**Extracted data:**
== == ==
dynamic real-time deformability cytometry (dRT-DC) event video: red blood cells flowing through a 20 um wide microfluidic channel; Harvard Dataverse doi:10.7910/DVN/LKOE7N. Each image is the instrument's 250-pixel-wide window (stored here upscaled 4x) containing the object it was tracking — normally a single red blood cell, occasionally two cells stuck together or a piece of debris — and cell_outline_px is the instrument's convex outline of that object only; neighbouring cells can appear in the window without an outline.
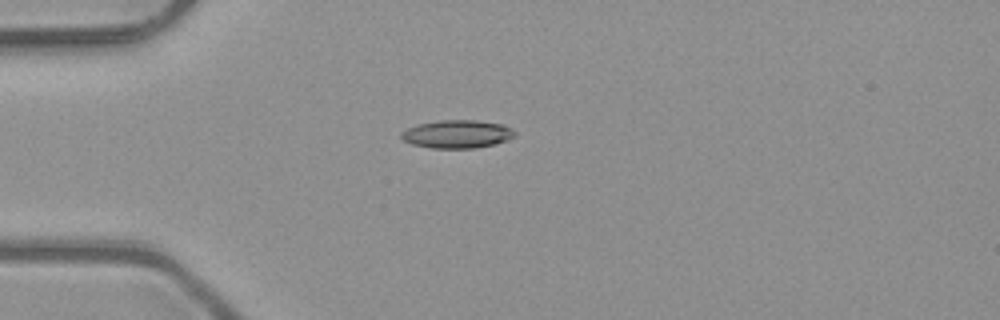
{"species": "common noctule bat (a hibernating species)", "species_latin": "Nyctalus noctula", "temperature_condition": "room temperature", "stored_images_in_passage": 2, "camera_frame_rate_fps": 3000, "um_per_image_px": 0.085, "animal": {"sex": "male", "body_mass_g": 23.1, "forearm_length_mm": 52.7}, "frame": {"image": 1, "passage_image": 2, "time_ms": 0.333, "image_size_px": [1000, 320], "cell_outline_px": [[516, 136], [496, 144], [476, 148], [432, 148], [412, 144], [404, 140], [400, 136], [400, 132], [416, 124], [440, 120], [476, 120], [504, 124], [516, 132]], "centroid_in_image_um": [38.87, 11.39], "position_along_channel_um": 46.1, "area_um2": 18.73}}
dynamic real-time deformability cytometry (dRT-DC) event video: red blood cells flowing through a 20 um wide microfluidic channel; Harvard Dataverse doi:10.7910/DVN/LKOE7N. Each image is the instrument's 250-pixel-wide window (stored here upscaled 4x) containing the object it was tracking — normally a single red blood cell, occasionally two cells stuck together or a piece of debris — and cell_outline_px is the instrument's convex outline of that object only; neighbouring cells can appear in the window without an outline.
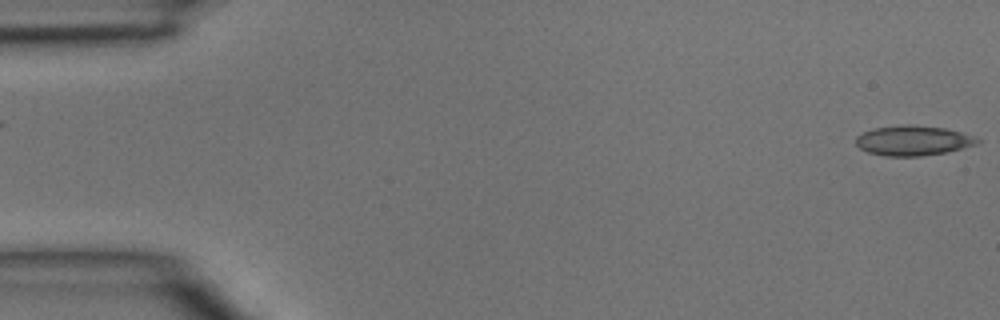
{"species": "common noctule bat (a hibernating species)", "species_latin": "Nyctalus noctula", "temperature_condition": "room temperature", "stored_images_in_passage": 4, "camera_frame_rate_fps": 3000, "um_per_image_px": 0.085, "animal": {"sex": "male", "body_mass_g": 15.6}, "frame": {"image": 1, "passage_image": 1, "time_ms": 0.0, "image_size_px": [1000, 320], "cell_outline_px": [[980, 140], [976, 144], [948, 152], [920, 156], [884, 156], [868, 152], [860, 148], [856, 144], [856, 136], [872, 128], [908, 124], [944, 128], [976, 136]], "centroid_in_image_um": [77.6, 11.95], "position_along_channel_um": 7.4, "area_um2": 21.15}}
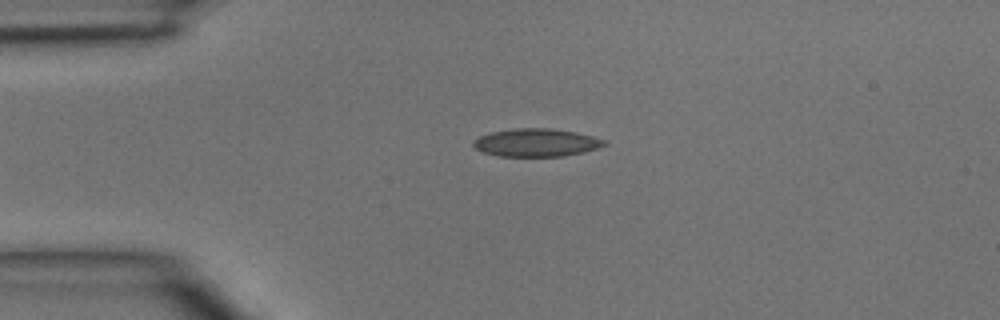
{"frame": {"image": 2, "passage_image": 3, "time_ms": 0.667, "image_size_px": [1000, 320], "cell_outline_px": [[608, 144], [584, 152], [564, 156], [500, 156], [484, 152], [476, 148], [472, 144], [472, 140], [480, 136], [492, 132], [516, 128], [548, 128], [576, 132], [608, 140]], "centroid_in_image_um": [45.61, 12.12], "position_along_channel_um": 39.4, "area_um2": 21.27}}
== == ==
**What is needed:** Every line above should be returned word for word, with the pictures left behind.

**Solution:**
dynamic real-time deformability cytometry (dRT-DC) event video: red blood cells flowing through a 20 um wide microfluidic channel; Harvard Dataverse doi:10.7910/DVN/LKOE7N. Each image is the instrument's 250-pixel-wide window (stored here upscaled 4x) containing the object it was tracking — normally a single red blood cell, occasionally two cells stuck together or a piece of debris — and cell_outline_px is the instrument's convex outline of that object only; neighbouring cells can appear in the window without an outline.
{"species": "common noctule bat (a hibernating species)", "species_latin": "Nyctalus noctula", "temperature_condition": "room temperature", "stored_images_in_passage": 2, "camera_frame_rate_fps": 3000, "um_per_image_px": 0.085, "animal": {"sex": "male", "body_mass_g": 23.1, "forearm_length_mm": 52.7}, "frame": {"image": 1, "passage_image": 2, "time_ms": 0.333, "image_size_px": [1000, 320], "cell_outline_px": [[516, 136], [496, 144], [476, 148], [432, 148], [412, 144], [404, 140], [400, 136], [400, 132], [416, 124], [440, 120], [476, 120], [504, 124], [516, 132]], "centroid_in_image_um": [38.87, 11.39], "position_along_channel_um": 46.1, "area_um2": 18.73}}
dynamic real-time deformability cytometry (dRT-DC) event video: red blood cells flowing through a 20 um wide microfluidic channel; Harvard Dataverse doi:10.7910/DVN/LKOE7N. Each image is the instrument's 250-pixel-wide window (stored here upscaled 4x) containing the object it was tracking — normally a single red blood cell, occasionally two cells stuck together or a piece of debris — and cell_outline_px is the instrument's convex outline of that object only; neighbouring cells can appear in the window without an outline.
{"species": "common noctule bat (a hibernating species)", "species_latin": "Nyctalus noctula", "temperature_condition": "room temperature", "stored_images_in_passage": 4, "camera_frame_rate_fps": 3000, "um_per_image_px": 0.085, "animal": {"sex": "male", "body_mass_g": 15.6}, "frame": {"image": 1, "passage_image": 1, "time_ms": 0.0, "image_size_px": [1000, 320], "cell_outline_px": [[980, 140], [976, 144], [948, 152], [920, 156], [884, 156], [868, 152], [860, 148], [856, 144], [856, 136], [872, 128], [908, 124], [944, 128], [976, 136]], "centroid_in_image_um": [77.6, 11.95], "position_along_channel_um": 7.4, "area_um2": 21.15}}
{"frame": {"image": 2, "passage_image": 3, "time_ms": 0.667, "image_size_px": [1000, 320], "cell_outline_px": [[608, 144], [584, 152], [564, 156], [500, 156], [484, 152], [476, 148], [472, 144], [472, 140], [480, 136], [492, 132], [516, 128], [548, 128], [576, 132], [608, 140]], "centroid_in_image_um": [45.61, 12.12], "position_along_channel_um": 39.4, "area_um2": 21.27}}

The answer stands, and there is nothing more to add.